# Long vs Short Derailleur Hanger



## ToffieBoi (May 1, 2011)

Hello
I have a Specialized Tarmac Expert 2009 and I need a new derailleur hanger. 

When I checked the website for the part number, there are 2 parts which are fitting my bike. One is long and the other one is short versions.

What are the differences between those parts? I am riding with a 28T cassette, and I don't know if short one will be too short or with long one I can use 30T.

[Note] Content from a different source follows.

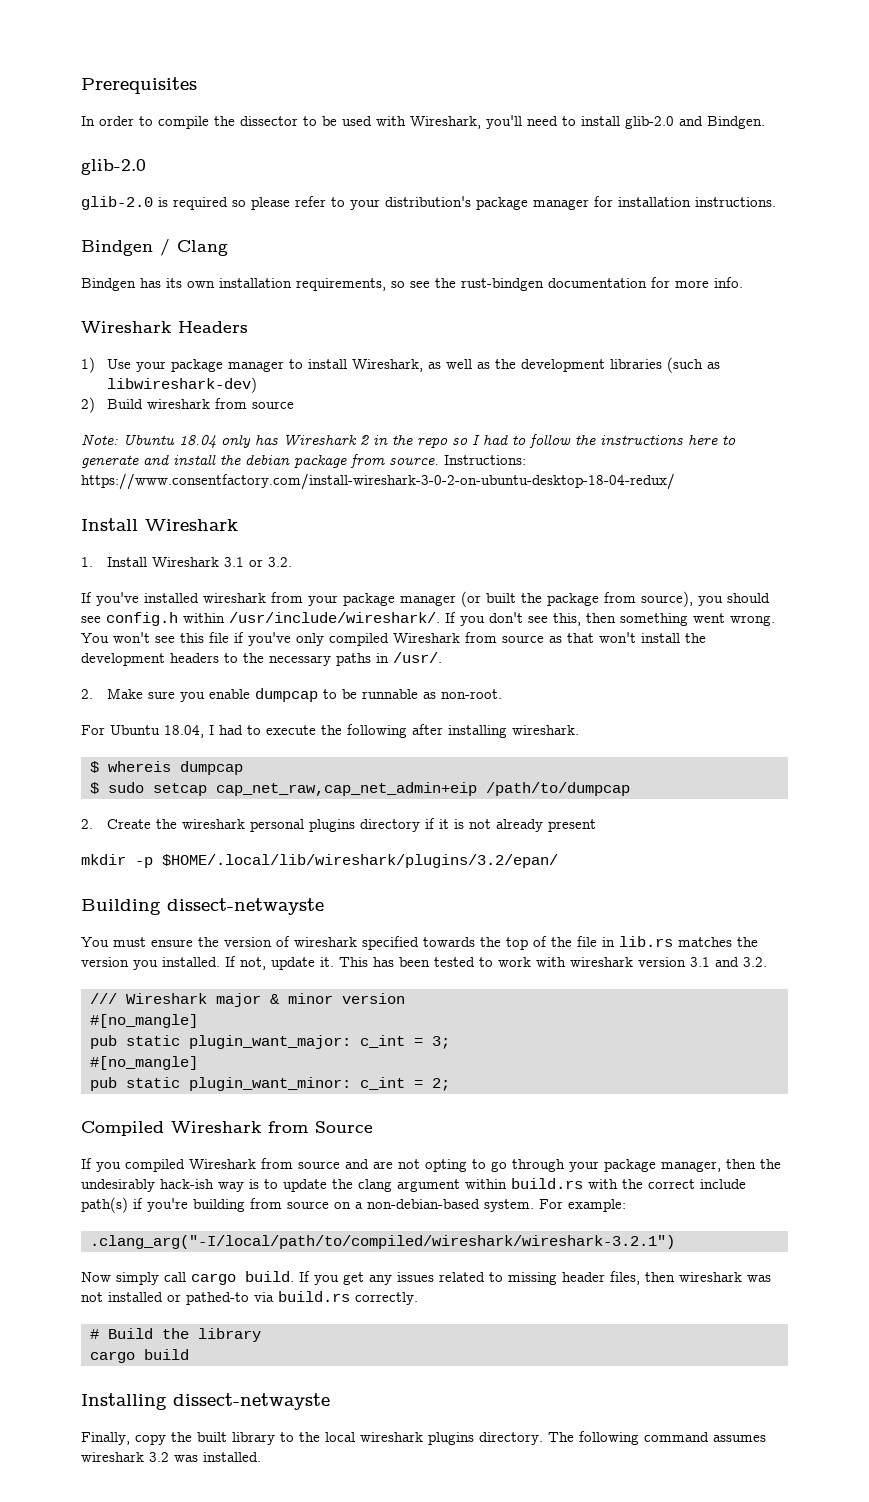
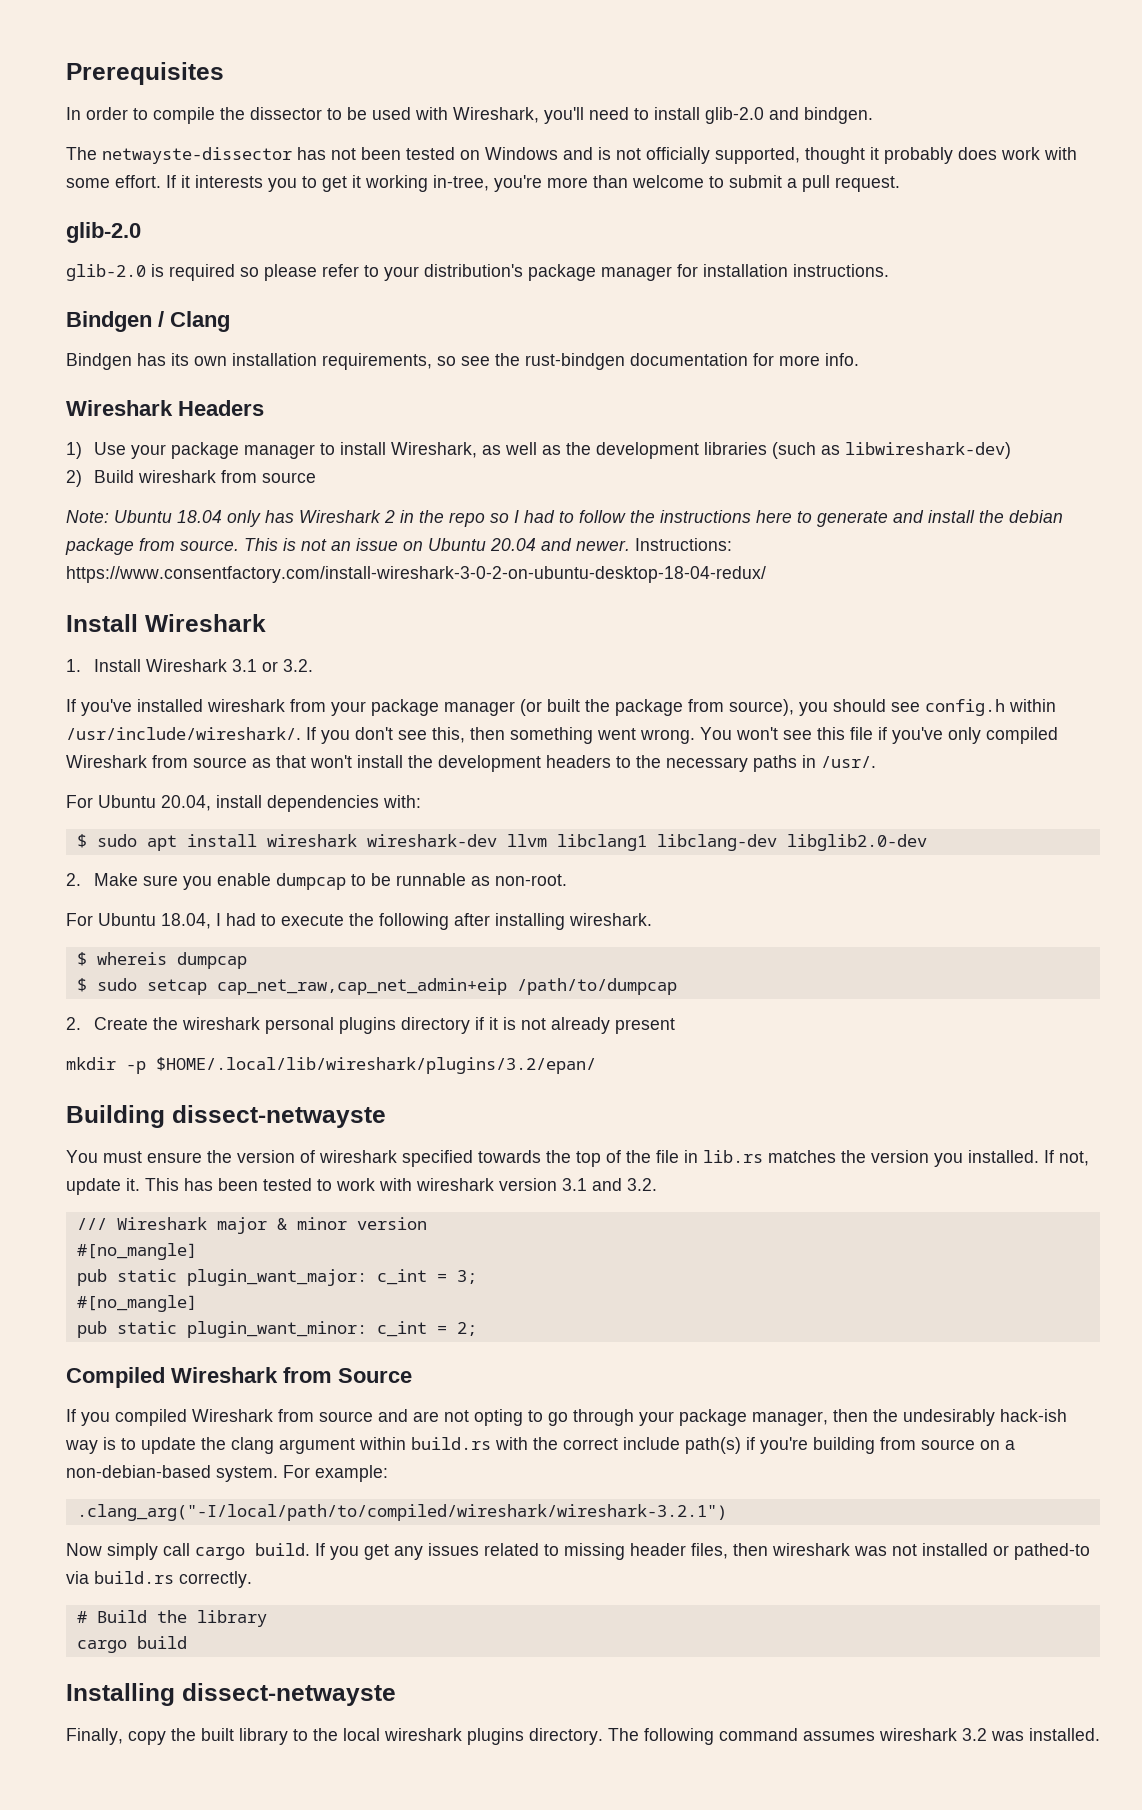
[707,116,765,129] Bindgen. -> [804,107,873,124] [66,147,1077,164] [66,175,900,192] bindgen. // The netwayste-dissector has not been tested on Windows and is not officially supported, thought it probably does work with some effort. If it interests you to get it working in-tree, you're more than welcome to submit a pull request.
(439, 461) none -> [244,538,630,551] This is not an issue on Ubuntu 20.04 and newer.
(442, 657) none -> [66,795,421,812] [76,834,927,851] // For Ubuntu 20.04, install dependencies with: // $ sudo apt install wireshark wireshark-dev llvm libclang1 libclang-dev libglib2.0-dev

I googled it but all answers were about derailleur itself, not the hanger, so I am waiting for some help.


----------



## PJ352 (Dec 5, 2007)

ToffieBoi said:


> Hello
> I have a Specialized Tarmac Expert 2009 and I need a new derailleur hanger.
> 
> When I checked the website for the part number, there are 2 parts which are fitting my bike. One is long and the other one is short versions.
> ...


According to the attached frame compatibility chart, your part # is 9890-4230.

http://service.specialized.com/coll...-and-older-Road-Frame-Compatibility-Guide.pdf


----------



## GraemeW (Aug 31, 2014)

Similar to the original poster, I have a Specialized Tarmac (in my case a 2006 model). 

Specialized list two possible parts for this bike:
http://www.specialized.com/OA_MEDIA/pdf/CG0421_hanger_fit_chart_w_pics_rev2013.pdf

9893-4295 (Short, pack of 5); 9893-4291 (Short, single)
9890-4235 (Long, pack of 5); 9890-4236 (Long, single)

What is the difference between these (please don't just tell me the length!). My guess is that the short one is the standard one.

Furthermore - while the genuine article can be had in the UK from a dealer for GBP10, in NZ they feel the right to charge $50 (about GBP25), and Specialized do not allow retailers to sell across borders.

Hence, I'm looking to the range from North Shore Billet. Can anyone confirm which model hanger to buy?

The two possibilities seem to be: 
Model 95:
Specialized Road Rev 3 Derailleur Hanger | North Shore Billet
or model 16
Specialized Allez Derailleur Hanger | North Shore Billet

Thanks.


----------